The team, led by Professor Warwick Bowen has been working to understand and harness interactions between waves in superfluid helium and light. Their research leads on to new light-based technologies that require very little energy and are hypersensitive, while at the same time providing an insight into turbulent systems such as cyclones and interstellar objects.
Professor Bowen’s research is centred on a raised silicon disk that was nanofabricated with help from ANFF-Q equipment and expertise. The structure’s shape traps light at its edges, creating a cavity that can keep photons circling for a limited time.
This disk is then coated with superfluid helium – this is an approach unique to Professor Bowen’s laboratory and the work builds on the team’s previous endeavours that showed laser cooling can be used to sustain the temperatures required to keep the helium film in this superfluid state.
Superfluids are quantum liquids that are characterised by the fact that they have no viscosity, and flow without losing any energy. This means if a wave or a vortex starts in the superfluid, it won’t ever stop of its own accord. In Professor Bowen’s device, a superfluid acoustic wave is triggered to flow around the disks edge, travelling in the exact same space as the trapped light.
This colocation leads to the light interacting with the acoustic wave, which triggers a phenomenon called Brillouin scattering. The effect causes the light particles to be absorbed and reemitted with lower energy. The energy difference is taken up by the acoustic wave, amplifying it. The result is in effect an incredibly low power, and low threshold type of laser for sound, rather than light.
This result can be harnessed to create ultraprecise sensors, ultranarrow light filters, low power devices, precision silicon chips, and more. Due to the forces at play, they are less susceptible to shock and vibration than their MEMS-based equivalents, and they could also have performance benefits.
Another bizarre behaviour of quantum liquids is that they can only carry integer circulation, which means they can only flow at fixed velocities. They can therefore be used to provide an absolute reference frame for acceleration measurement. This would allow a system to track its position without the need for satellites, making location pinpointing in submarines, in-door shopping centres, and underground far more accurate.

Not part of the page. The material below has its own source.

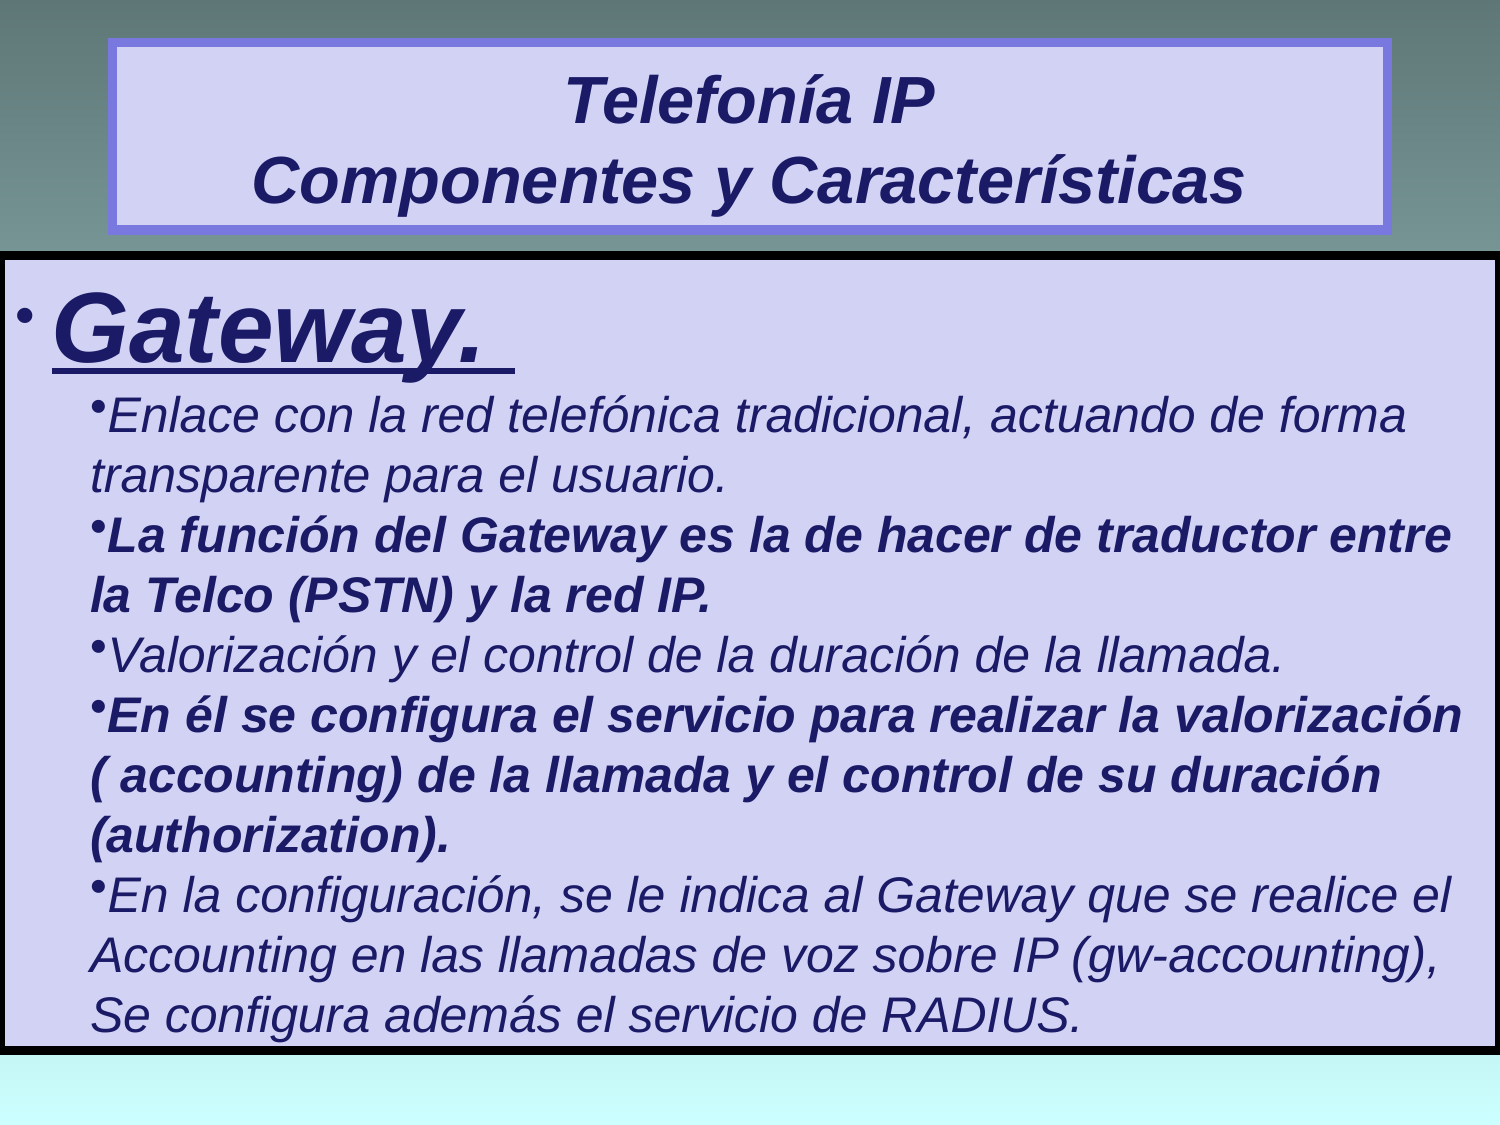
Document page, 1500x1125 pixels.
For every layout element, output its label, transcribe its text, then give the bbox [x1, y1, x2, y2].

There’s yet more novel effects to unlock however – Professor Bowen’s devices can stir the superfluid helium to trigger vortices that will go on forever, and this provides a significant opportunities as a method to study turbulence. Professor Bowen said it was postulated more than 50 years ago that the turbulence problem could be simplified using quantum liquids.
“Our new technique is exciting because it allows quantum turbulence, which mirrors the sort of behaviour you see in cyclones, to be studied on a silicon chip for the first time,” Professor Bowen said. The research also had implications in space, where quantum liquids are predicted to exist within dense astrophysical objects.
“Our finding allows us to observe this nanoscale quantum turbulence in the lab, and this research could help to explain how these objects behave,” he said.